» Task to complete
Pick up the review of Failed Führers below after its final sentence and continue writing it.

Britain’s little Hitlers
Richard Griffiths reviews Failed Führers, by Graham Macklin
Commenting on the temporary nature of his party’s occasional electoral successes, Nick Griffin, leader of the British National Party (BNP), once described them as being like “a cross between the Charge of the Light Brigade and a very expensive Chinese meal — one fart and it’s gone”. The story of the British extreme right, as told in Failed Führers, is, as the title suggests, one of perpetual disappointment, only lightened by occasional, fleeting moments of comparative success.
Just why was the British right such a failure, compared with some of its continental counterparts? This book goes a long way towards answering that question. Its author, Graham Macklin, is already known for a stimulating study, Very Deeply Dyed in Black (2007), which dealt with Sir Oswald Mosley’s attempts to resurrect British fascism after 1945. Here, he extends that field to include all the major aspects of the British extreme right from 1945 to the present day. He does so in the form of a series of biographical studies of some of the major figures involved.
The sub-title of the book, “A History of Britain’s Extreme Right”, is slightly misleading, in that, when it comes to the pre-war right, only certain aspects are examined — those which have relevance to what happened after 1945. It is thus that the whole of a major early chapter is devoted to the “anti-Jewish camel-doctor” Arnold Leese, head of the Imperial Fascist League (described by Mosley as “one of those crank little societies, mad about the Jews, a ridiculous and futile body” whose leader was “absolutely certifiable”).

» Dataset content
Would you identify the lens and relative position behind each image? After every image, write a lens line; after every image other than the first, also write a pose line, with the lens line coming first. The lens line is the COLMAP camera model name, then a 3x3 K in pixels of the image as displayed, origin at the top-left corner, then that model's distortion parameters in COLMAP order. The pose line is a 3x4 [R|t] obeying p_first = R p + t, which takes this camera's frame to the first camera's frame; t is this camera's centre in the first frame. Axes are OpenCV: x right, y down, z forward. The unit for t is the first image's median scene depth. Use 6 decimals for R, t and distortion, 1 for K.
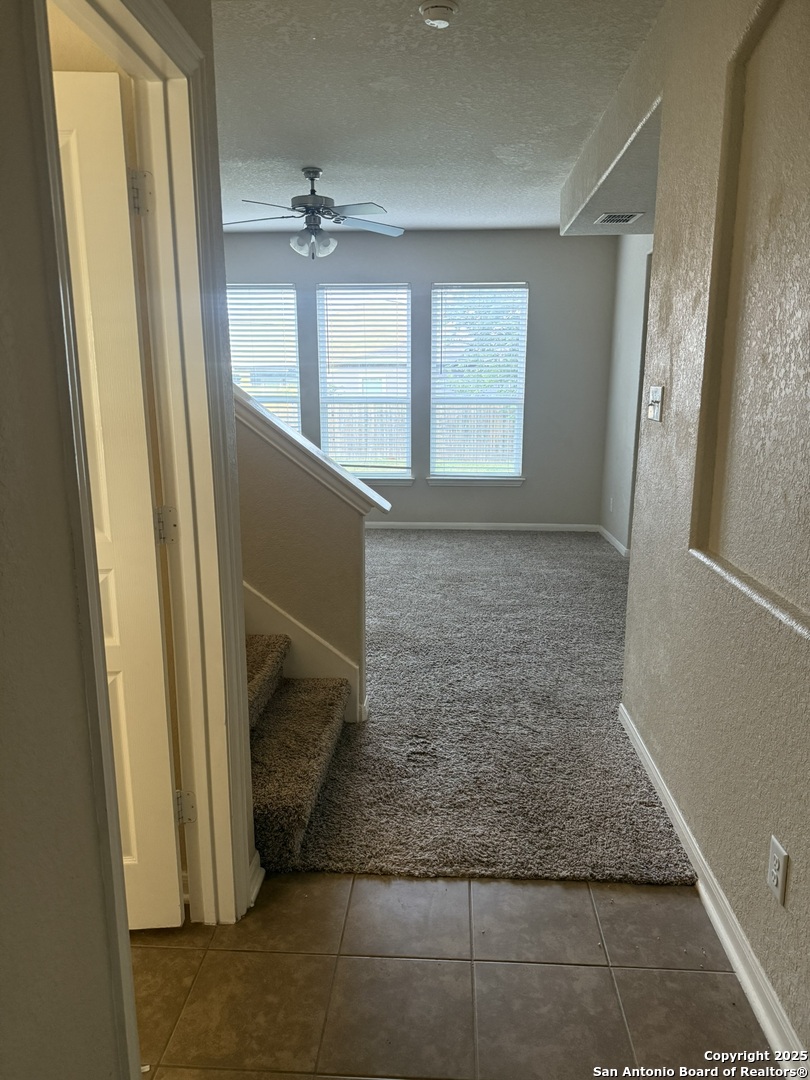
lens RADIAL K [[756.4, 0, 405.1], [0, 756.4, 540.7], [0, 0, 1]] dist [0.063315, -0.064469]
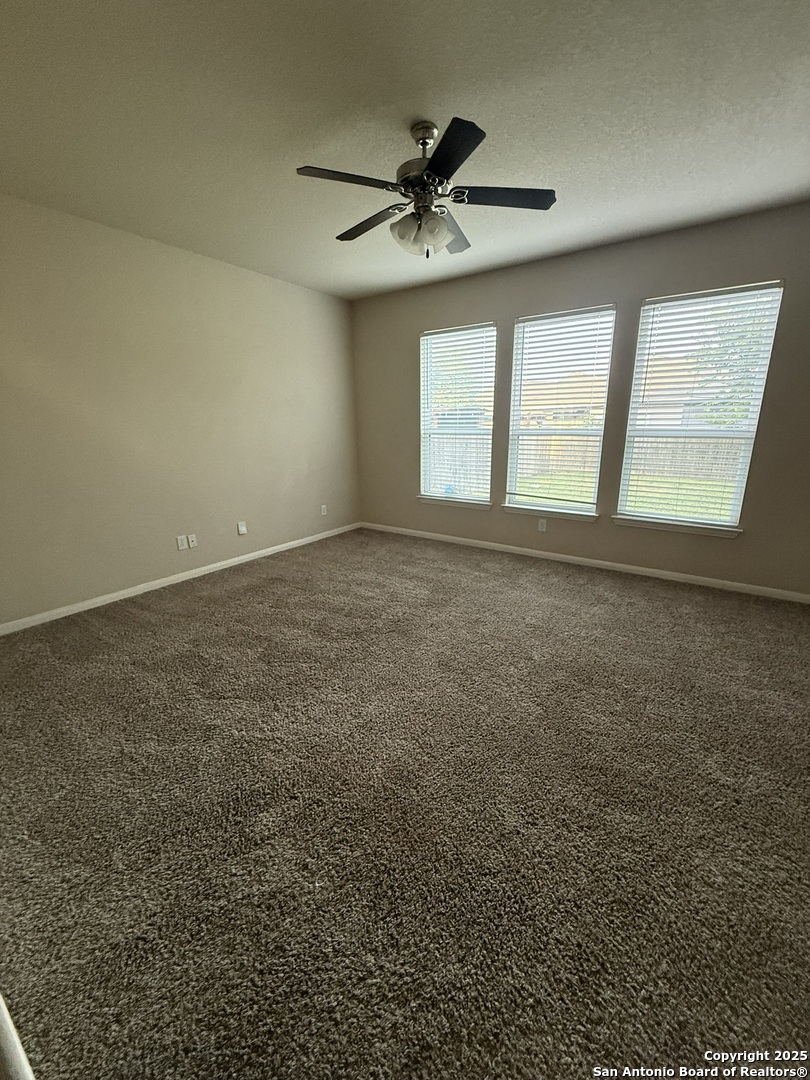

» Written answer
When we realise, however, the extent to which Leese was admired by certain major post-1945 figures, the reason for his inclusion, as opposed to that of many apparently more deserving pre-war figures, is explained. What it also, incidentally, illustrates is the unreality, extremism and eccentricity of so much of the postwar extreme right, which could make even Mosley seem at times to be reasonable.
Mosley himself is treated with panache. Macklin rightly dismisses his postwar attempts to rewrite the historical record (whether in relation to his antisemitism or to what his attitude had been to the war) by falsifying or reinterpreting documentary evidence. He also shows the bewildering array of often contradictory policies which Mosley undertook in this period: Europeanism (with his Union Movement devoted to the idea of a “united Europe”, economically aided by a subservient Africa); British nationalism; rejection of his pre-war “extremism”; incitement of race hatred towards the black communities in Notting Hill, Brixton, Bethnal Green and elsewhere; and so on.
All this, as in the Thirties, involved him in thrashing around trying to find policies which could lead to electoral success. All in vain: Mosley’s deposits were regularly lost. By 1966, he had decided to give up. But, as Macklin says, he now turned even more purposefully towards “the task of rescuing his reputation”, declaring, for example, “I have never been an antisemite.” Macklin is never at a loss for a telling anecdote, and recounts what happened at an evening when the Mosleys were dining with their friends the Windsors in Paris. The Duke of Windsor declared to those present that the Jews were responsible for the war. When his main guest, Walter Monkton, demurred, the Duke turned to Mosley for corroboration. Mosley remained silent.
The other major pre-war figure to impinge upon the post-war scene was A.K. Chesterton (cousin of G.K.). He had started in the Thirties as an enthusiast for Mosley’s BUF but soon left, and eventually became one of Mosley’s most bitter opponents. He had a “good war”, serving in the army in Kenya and Somaliland until suffering ill-health in 1943. After the war, he continued his right-wing activities, and in 1954 founded the League of Empire Loyalists (LEL).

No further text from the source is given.